[BEGIN SELECTED PASSAGE]

The IPv4 address that uses the same number for each of the four bytes (i.e., 255.255.255.255), is a broadcast address. Packets sent to this address are received by all nodes on the local network, though they are not routed beyond the local network. This is commonly used for discovery. For instance, when an ephemeral client such as a laptop boots up, it will send a particular message to 255.255.255.255 to find the local DHCP server. All nodes on the network receive the packet, but only the DHCP server responds. In particular, it sends the laptop information about the local network configuration, including the IP address that laptop should use for the remainder of its session and the address of a DNS server it can use to resolve hostnames.

Ports

Addresses would be all you needed if each computer did no more than one thing at a time. However, modern computers do many different things at once. Email needs to be separated from FTP requests, which need to be separated from web traffic. This is accomplished through ports. Each computer with an IP address has several thousand logical ports (65,535 per transport layer protocol, to be precise). These are purely abstractions in the computer’s memory and do not represent anything physical, like a USB port. Each port is identified by a number between 1 and 65535. Each port can be allocated to a particular service.

For example, HTTP, the underlying protocol of the Web, commonly uses port 80. We say that a web server listens on port 80 for incoming connections. When data is sent to a web server on a particular machine at a particular IP address, it is also sent to a particular port (usually port 80) on that machine. The receiver checks each packet it sees for the port and sends the data to any program that is listening to that port. This is how different types of traffic are sorted out.

[END SELECTED PASSAGE]

▸ DIRECTION 1:
Retype the passage on addresses and ports, beginning at the words "For example, HTTP, the" and stopping after "are sorted out.".
▸ DIRECTION 2:
According to the passage on addresses and ports, how many logical ports does a computer with an IP address have per transport layer protocol?
These items have no connection to the passage on addresses and ports.

[BEGIN EXTRACTED RECORDS]

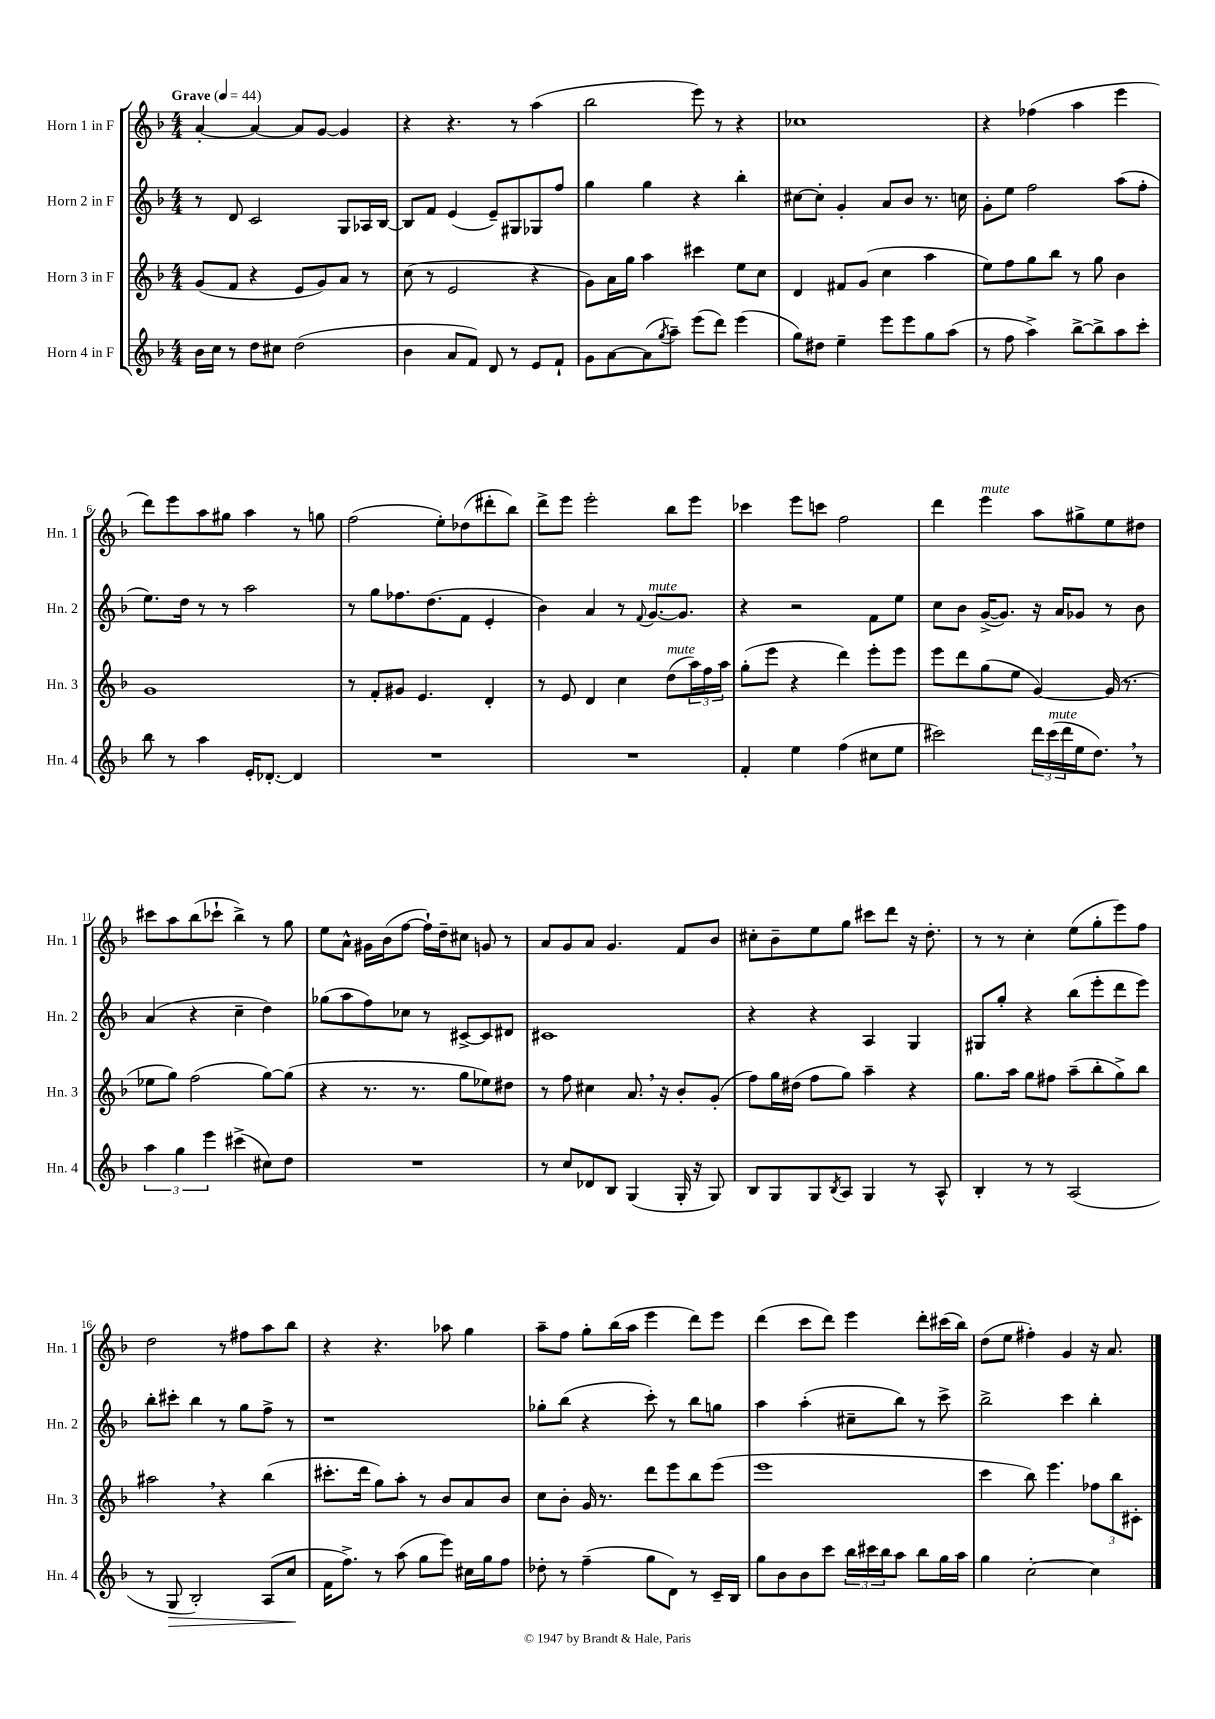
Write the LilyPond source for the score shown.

<<
\new StaffGroup <<
\new Staff = "s0" \with { instrumentName = "Horn 1 in F" shortInstrumentName = "Hn. 1" } {
    \clef treble \key f \major \numericTimeSignature \time 4/4 \tempo "Grave" 4 = 44
    a'4~-. a'4~ a'8 g'8~ g'4 |
    r4 r4. r8 a''4( |
    bes''2 e'''8) r8 r4 |
    ces''1 |
    r4 fes''4( a''4 e'''4 |
    d'''8) e'''8 a''8 gis''8 a''4 r8 g''8 |
    f''2( e''8-.) des''8( dis'''8-. bes''8) |
    d'''8-> e'''8 e'''2-. bes''8 e'''8 |
    ces'''4 e'''8 c'''8 f''2 |
    d'''4 e'''4^\markup { \italic "mute" } a''8 gis''8-> e''8 dis''8 |
    cis'''8 a''8 bes''8( ces'''8-! bes''4->) r8 g''8 |
    e''8 a'8-^ gis'16 bes'16( f''8~ f''16-!) d''16-- cis''8 g'8 r8 |
    a'8 g'8 a'8 g'4. f'8 bes'8 |
    cis''8-. bes'8-- e''8 g''8 cis'''8 d'''8 r16 d''8.-. |
    r8 r8 c''4-. e''8( g''8-. e'''8) f''8 |
    d''2 r8 fis''8 a''8 bes''8 |
    r4 r4. aes''8 g''4 |
    a''8-- f''8 g''8-. bes''16( a''16 e'''4 d'''8) e'''8 |
    d'''4( c'''8 d'''8) e'''4 d'''8-. cis'''16( bes''16) |
    d''8( e''8 fis''4-.) g'4 r16 a'8. \bar "|." |
}
\new Staff = "s1" \with { instrumentName = "Horn 2 in F" shortInstrumentName = "Hn. 2" } {
    \clef treble \key f \major \numericTimeSignature \time 4/4
    r8 d'8 c'2 g8 aes16 bes16~ |
    bes8 f'8 e'4( e'8--) gis8 ges8 f''8 |
    g''4 g''4 r4 bes''4-. |
    cis''8~ cis''8-. g'4-. a'8 bes'8 r8. c''16 |
    g'8-. e''8 f''2 a''8( f''8-. |
    e''8.) d''16 r8 r8 a''2 |
    r8 g''8 fes''8. d''8.( f'8 e'4-. |
    bes'4) a'4 r8 \appoggiatura { f'8 } g'8.~^\markup { \italic "mute" } g'8. |
    r4 r2 f'8 e''8 |
    c''8 bes'8 g'16~->( g'8.) r16 a'16 ges'8 r8 bes'8 |
    a'4( r4 c''4-- d''4) |
    ges''8( a''8 f''8) ces''8 r8 cis'8~-> cis'8 dis'8 |
    cis'1 |
    r4 r4 a4 g4 |
    gis8 g''8-. r4 bes''8( e'''8-. d'''8 e'''8) |
    bes''8-. cis'''8-. bes''4 r8 g''8 f''8-> r8 |
    r1 |
    ges''8-. bes''8( r4 c'''8-.) r8 bes''8 g''8 |
    a''4 a''4-.( cis''8-- bes''8) r8 c'''8-> |
    bes''2-> c'''4 bes''4-. \bar "|." |
}
\new Staff = "s2" \with { instrumentName = "Horn 3 in F" shortInstrumentName = "Hn. 3" } {
    \clef treble \key f \major \numericTimeSignature \time 4/4
    g'8( f'8 r4 e'8 g'8) a'8 r8 |
    c''8( r8 e'2 r4 |
    g'8) a'16 g''16 a''4 cis'''4 e''8 c''8 |
    d'4 fis'8 g'8( c''4 a''4 |
    e''8) f''8 g''8 bes''8 r8 g''8 bes'4 |
    g'1 |
    r8 f'8-. gis'8 e'4. d'4-. |
    r8 e'8 d'4 c''4 d''8^\markup { \italic "mute" }( \tuplet 3/2 { a''16) f''16 a''16 } |
    g''8-.( e'''8 r4 d'''4) e'''8-. e'''8 |
    e'''8 d'''8 g''8( e''8 g'4~) g'16( r8. |
    ees''8 g''8) f''2( g''8~) g''8( |
    r4 r8. r8. g''8 ees''8) dis''8 |
    r8 f''8 cis''4 a'8. \breathe r16 bes'8-. g'8-.( |
    f''8) g''16 dis''16( f''8 g''8) a''4-- r4 |
    g''8. a''16 g''8 fis''8 a''8--( bes''8-. g''8->) bes''8 |
    ais''2 \breathe r4 bes''4( |
    cis'''8.-. d'''16 g''8) a''8-. r8 bes'8 a'8 bes'8 |
    c''8 bes'8-. g'16 r8. d'''8 e'''8 bes''8 e'''8( |
    e'''1 |
    c'''4 bes''8) e'''4. \tuplet 3/2 { fes''8 bes''8 cis'8-. } \bar "|." |
}
\new Staff = "s3" \with { instrumentName = "Horn 4 in F" shortInstrumentName = "Hn. 4" } {
    \clef treble \key f \major \numericTimeSignature \time 4/4
    bes'16 c''16 r8 d''8 cis''8 d''2( |
    bes'4 a'8 f'8) d'8 r8 e'8 f'8-! |
    g'8 a'8~ a'8( \acciaccatura { g''8 } a''8--) e'''8( d'''8) e'''4( |
    g''8) dis''8 e''4-- e'''8 e'''8 g''8 a''8( |
    r8 f''8 a''4->) bes''8~-> bes''8-> a''8 c'''8-. |
    bes''8 r8 a''4 e'16-. des'8.~-. des'4 |
    R1 |
    R1 |
    f'4-. e''4 f''4( cis''8 e''8 |
    cis'''2) \tuplet 3/2 { d'''16 cis'''16^\markup { \italic "mute" }( d'''16 } e''16 d''8.) \breathe r8 |
    \tuplet 3/2 { a''4 g''4 e'''4 } cis'''4->( cis''8) d''8 |
    R1 |
    r8 c''8 des'8 bes8 g4( g16-. r16 g8) |
    bes8 g8 g8 \acciaccatura { bes8 } a8 g4 r8 a8-^ |
    bes4-. r8 r8 a2( |
    r8 g8\> bes2-.) a8( c''8\! |
    f'16 f''8.->) r8 a''8( g''8 e'''8) cis''16 g''16 f''8 |
    des''8-. r8 f''4--( g''8 d'8) r8 c'16-- bes16 |
    g''8 bes'8 bes'8 c'''8 \tuplet 3/2 { bes''16 cis'''16 bes''16 } a''8 bes''8 g''16 a''16 |
    g''4 c''2~-. c''4 \bar "|." |
}
>>
>>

[END EXTRACTED RECORDS]

▸ COMPLETE RESPONSE 1:
For example, HTTP, the underlying protocol of the Web, commonly uses port 80. We say that a web server listens on port 80 for incoming connections. When data is sent to a web server on a particular machine at a particular IP address, it is also sent to a particular port (usually port 80) on that machine. The receiver checks each packet it sees for the port and sends the data to any program that is listening to that port. This is how different types of traffic are sorted out.

▸ COMPLETE RESPONSE 2:
65,535